Application & API Testing
AI functionality is typically exposed via APIs and integrated into broader applications, introducing conventional web and API security risks alongside AI-specific ones. We conduct standard application security testing (OWASP API Top 10, authentication, authorisation, rate limiting) combined with AI-specific checks: model endpoint hardening, streaming response leakage, tool-call injection in function-calling APIs, and plugin/extension security in agentic frameworks. We also assess logging and observability to determine whether your application captures the data needed to detect and investigate AI-driven attacks.
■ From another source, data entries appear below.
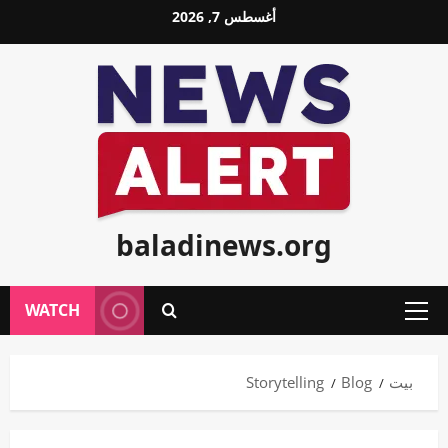
خطي
أغسطس 7, 2026
لى
لمحتوى
baladinews.org
WATCH
القائمة
الأولية
بيت
Blog
Storytelling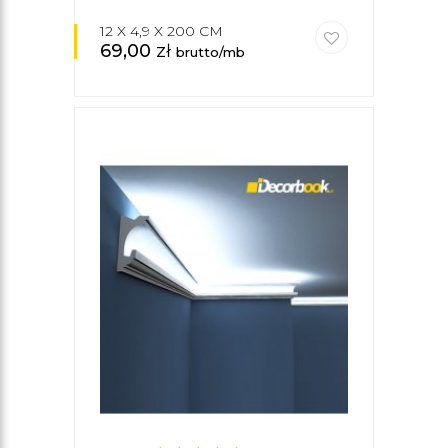
12 X 4,9 X 200 CM
69,00
zł
brutto/mb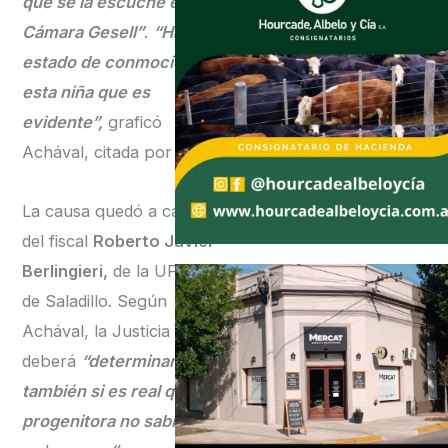
que se la escuche en
Cámara Gesell”
.
“Hay un
estado de conmoción de
esta niña que es
evidente”,
graficó
Achával, citada por C5N.
La causa quedó a cargo
del fiscal
Roberto Javier
Berlingieri,
de la UFI N°2
de Saladillo. Según
Achával, la Justicia
deberá
“determinar
también si es real que la
progenitora no sabía”
del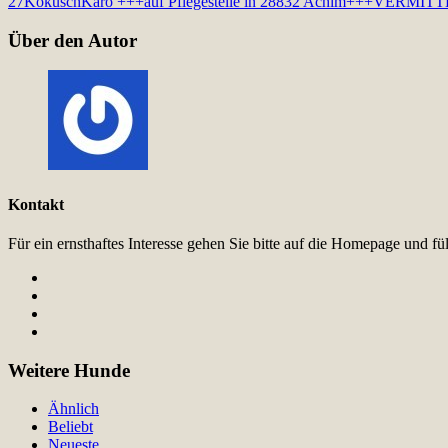
27
Kokusch
Karo +++auf Pflegestelle in 28832 Achim+++VERMIT
Über den Autor
Kontakt
Für ein ernsthaftes Interesse gehen Sie bitte auf die Homepage und 
Weitere Hunde
Ähnlich
Beliebt
Neueste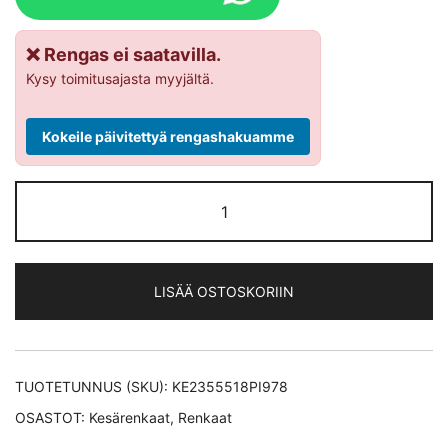
❌ Rengas ei saatavilla.
Kysy toimitusajasta myyjältä.
Kokeile päivitettyä rengashakuamme
Pirelli
CINTURATO
P7
MO
LISÄÄ OSTOSKORIIN
ELECT
XL
kesärengas
235/55-
TUOTETUNNUS (SKU):
KE2355518PI978
18
OSASTOT:
Kesärenkaat
,
Renkaat
määrä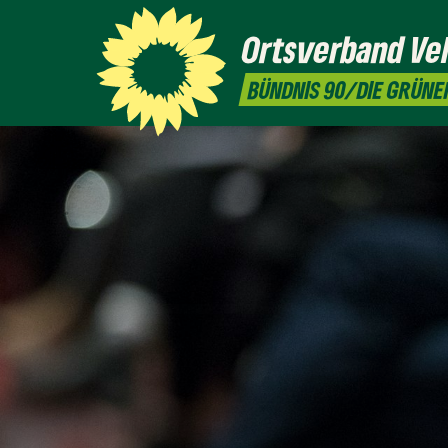
Ortsverband
Ve
BÜNDNIS 90/DIE GRÜNE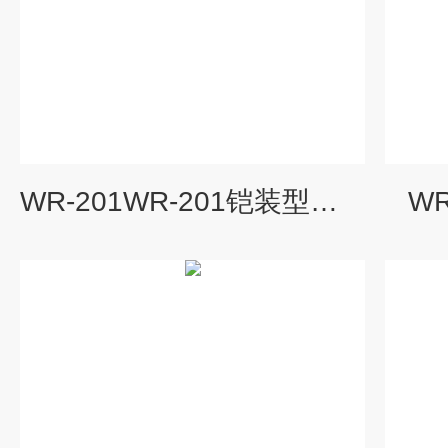
WR-201WR-201铠装型温度传感器
W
Pivoting & Acting on Objectives
In agentic deployments, a successfully compromised AI model is not just an information leak — it is an execution primitive. We simulate full attack chains where an initial prompt injection or jailbreak enables an attacker to pivot laterally through connected tools, APIs, and services. Objectives we pursue include: issuing unauthorised commands to integrated services (email, calendar, CRM, cloud APIs), escalating privileges within multi-agent orchestration frameworks, and exfiltrating data through the model's allowed output channels. This tradecraft-focused assessment reveals the real-world blast radius of an AI compromise in your environment.